Jeszcze raz wszystkiego najlepszego w Nowym Roku, witam serdecznie  nowych obserwatorów bloga i do kolejnego napisania. Pa

16 komentarzy:

  1. Magia kolorów w Waszym ogrodzie jest niezwykła. Ale chyba najbardziej mi się podoba to drzewko przystrojone w światełka. Na żywo pewnie wygląda jeszcze bardziej magicznie. Pozdrawiam

    OdpowiedzUsuń
    Odpowiedzi
    1. Tak i już nie mogę się doczekać ponownie tej feriii barw, i to że zmianami... No bo ogród musi zmienny być... Tu tam tam coś... I te świecące drzewko to drzewka.....4 sumaki połączone światełkami... Zdjęcie z oddali... I masz rację na żywo wygląda lepiej... Tak mi kiedyś powiedzieli goście... Zdjęcia nie oddają rzeczywistości... I szkoda ze zapachu nie można przekazać cudnie pachnących lilii.

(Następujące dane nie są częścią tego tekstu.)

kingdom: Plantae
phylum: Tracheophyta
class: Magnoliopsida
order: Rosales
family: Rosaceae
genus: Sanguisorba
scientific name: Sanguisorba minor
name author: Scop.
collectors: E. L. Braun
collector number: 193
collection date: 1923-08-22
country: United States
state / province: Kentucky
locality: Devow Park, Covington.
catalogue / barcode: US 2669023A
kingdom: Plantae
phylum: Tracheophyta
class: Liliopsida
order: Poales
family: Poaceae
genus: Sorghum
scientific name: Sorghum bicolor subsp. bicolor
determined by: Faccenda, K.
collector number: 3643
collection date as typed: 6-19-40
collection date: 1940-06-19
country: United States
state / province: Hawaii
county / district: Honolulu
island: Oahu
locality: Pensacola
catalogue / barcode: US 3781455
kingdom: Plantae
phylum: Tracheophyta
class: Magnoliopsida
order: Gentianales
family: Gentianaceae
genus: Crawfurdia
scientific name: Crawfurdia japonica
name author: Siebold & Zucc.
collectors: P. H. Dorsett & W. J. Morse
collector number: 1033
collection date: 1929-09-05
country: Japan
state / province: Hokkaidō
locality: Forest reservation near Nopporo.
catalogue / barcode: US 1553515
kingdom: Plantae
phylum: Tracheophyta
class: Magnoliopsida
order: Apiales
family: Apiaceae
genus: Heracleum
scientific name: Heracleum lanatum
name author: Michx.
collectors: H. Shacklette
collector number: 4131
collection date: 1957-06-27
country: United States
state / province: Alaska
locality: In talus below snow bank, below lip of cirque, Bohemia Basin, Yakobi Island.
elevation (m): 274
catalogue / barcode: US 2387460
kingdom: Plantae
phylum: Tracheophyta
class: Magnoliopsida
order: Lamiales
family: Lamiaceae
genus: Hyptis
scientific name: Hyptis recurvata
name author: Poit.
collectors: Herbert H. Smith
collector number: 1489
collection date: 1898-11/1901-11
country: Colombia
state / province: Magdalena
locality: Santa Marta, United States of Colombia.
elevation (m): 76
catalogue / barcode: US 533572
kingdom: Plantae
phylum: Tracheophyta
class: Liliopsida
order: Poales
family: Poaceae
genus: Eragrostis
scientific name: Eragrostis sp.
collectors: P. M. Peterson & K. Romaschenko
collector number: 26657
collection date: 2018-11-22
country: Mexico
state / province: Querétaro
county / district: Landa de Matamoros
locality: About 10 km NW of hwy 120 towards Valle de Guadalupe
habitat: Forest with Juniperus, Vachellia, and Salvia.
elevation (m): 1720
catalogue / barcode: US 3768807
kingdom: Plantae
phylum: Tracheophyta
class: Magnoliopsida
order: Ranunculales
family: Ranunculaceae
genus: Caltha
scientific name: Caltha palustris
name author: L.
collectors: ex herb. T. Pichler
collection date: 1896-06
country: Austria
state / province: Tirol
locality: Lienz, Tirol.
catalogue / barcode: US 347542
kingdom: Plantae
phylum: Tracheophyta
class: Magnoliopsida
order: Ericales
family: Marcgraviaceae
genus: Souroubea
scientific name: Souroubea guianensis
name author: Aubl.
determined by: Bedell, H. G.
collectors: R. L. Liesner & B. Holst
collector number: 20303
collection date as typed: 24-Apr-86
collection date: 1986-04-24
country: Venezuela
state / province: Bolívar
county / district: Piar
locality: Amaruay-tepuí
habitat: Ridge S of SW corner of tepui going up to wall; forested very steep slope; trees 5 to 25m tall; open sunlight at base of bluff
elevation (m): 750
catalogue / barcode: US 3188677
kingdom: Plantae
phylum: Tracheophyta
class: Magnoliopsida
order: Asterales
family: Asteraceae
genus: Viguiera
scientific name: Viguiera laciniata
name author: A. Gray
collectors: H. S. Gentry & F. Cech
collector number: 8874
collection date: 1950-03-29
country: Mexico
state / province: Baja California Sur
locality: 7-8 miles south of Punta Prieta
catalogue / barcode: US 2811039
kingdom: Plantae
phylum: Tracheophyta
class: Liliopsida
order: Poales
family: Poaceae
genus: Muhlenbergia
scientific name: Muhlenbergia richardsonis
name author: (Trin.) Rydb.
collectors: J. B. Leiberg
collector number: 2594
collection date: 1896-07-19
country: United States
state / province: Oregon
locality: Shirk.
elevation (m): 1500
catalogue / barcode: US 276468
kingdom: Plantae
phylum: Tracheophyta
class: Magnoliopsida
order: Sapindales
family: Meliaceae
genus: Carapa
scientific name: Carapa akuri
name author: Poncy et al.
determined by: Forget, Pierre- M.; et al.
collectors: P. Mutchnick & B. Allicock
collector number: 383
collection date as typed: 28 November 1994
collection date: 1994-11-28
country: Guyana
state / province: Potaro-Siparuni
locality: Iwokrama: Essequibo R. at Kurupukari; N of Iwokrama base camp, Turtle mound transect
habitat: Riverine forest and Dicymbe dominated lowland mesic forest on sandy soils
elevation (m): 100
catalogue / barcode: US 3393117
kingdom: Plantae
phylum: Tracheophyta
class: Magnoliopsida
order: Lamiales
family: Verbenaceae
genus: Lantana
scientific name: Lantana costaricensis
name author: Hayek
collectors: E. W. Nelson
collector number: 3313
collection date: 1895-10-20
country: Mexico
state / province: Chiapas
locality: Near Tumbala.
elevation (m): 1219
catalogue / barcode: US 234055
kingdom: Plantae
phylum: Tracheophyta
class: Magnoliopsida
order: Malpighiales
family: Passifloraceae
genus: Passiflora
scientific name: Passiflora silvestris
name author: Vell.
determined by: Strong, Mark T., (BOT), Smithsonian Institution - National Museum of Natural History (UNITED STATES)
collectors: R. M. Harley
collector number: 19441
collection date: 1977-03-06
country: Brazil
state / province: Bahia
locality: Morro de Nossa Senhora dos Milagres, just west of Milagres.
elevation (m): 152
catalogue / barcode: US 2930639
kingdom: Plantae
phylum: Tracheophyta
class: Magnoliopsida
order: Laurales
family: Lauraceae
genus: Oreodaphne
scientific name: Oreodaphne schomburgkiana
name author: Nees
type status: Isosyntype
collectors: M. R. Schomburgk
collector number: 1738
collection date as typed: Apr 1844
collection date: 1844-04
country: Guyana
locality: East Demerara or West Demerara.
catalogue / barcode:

Pozdrowionka.

      Usuń
  2. Poczułam wręcz zapach goździka brodatego. Piękny przekrój przez ogrodowy rok. Cieplutko pozdrawiam.

    OdpowiedzUsuń
    Odpowiedzi
    1. O tak, goździki bardzo lubię... Sieją się tam, gdzie najmniej bym się ich spodziewala. Cudaski takie. Pozdrowionka.

      Usuń
  3. Piękne wspomnienia starego roku. Czas zbyt szybko płynie, a takie zdjęcia nie pozwolą zapomnieć. Pozdrawiam serdecznie w nowym roku i życzę szczęścia.

    OdpowiedzUsuń
    Odpowiedzi
    1. Pozdrowionka kochana, zdrówka i dziękuję za odwiedzinki. Ściskam.

      Usuń
  4. Cudowna fotorelacja. Piękne ujęcia.
    Szczęśliwego NOWEGO ROKU.

    OdpowiedzUsuń
    Odpowiedzi
    1. Dziękuje za odwiedzinki. Zapraszam na kolejne fotorelacje. Szczęśliwego Nowego Roku.

      Usuń
  5. Dziękuję za ten spacer od wiosny do zimy. Barwnie i kolorowo, to atuty Twojego ogrodu, więc z tym większą przyjemnością ogląda się te fotki. A Nowy Rok zapowiada się intensywnie i ciekawie, więc już nie mogę się doczekać wiosny :) Niech się dzieje Magia :)

    OdpowiedzUsuń
    Odpowiedzi
    1. Dziękuję Iwonko za odwiedzinki. Boziu ja też nie mogę doczekać się wiosny... Ach. To będzie cudowny czas... Nowy sezon, wszystko od nowa, to i my od nowa pobudzeni, jak nowo narodzeni hihi. Ściskam.

      Usuń
  6. Wszystkiego najlepszego w nowym roku! Super blog, pozdrawiam

    OdpowiedzUsuń
    Odpowiedzi
    1. Dziękuję Aga. I wzajemnie wzajemnie. Obfitości w Nowym Roku.

      Usuń
  7. Pięknie, kolorowo. Wszystkiego dobrego w nowym roku. :)

    OdpowiedzUsuń
  8. Ale super ♥️ korzystaj z życia i ciesz się chwilami kochana! Wszystkiego dobrego dla Ciebie w tym roku! ♥️

    OdpowiedzUsuń
    Odpowiedzi
    1. A dzikeuje i wzajemnie. Obfitości Dla Ciebie W Nowym Roku... Cieszę się i raduje bo coraz bliżej wiosna hihi.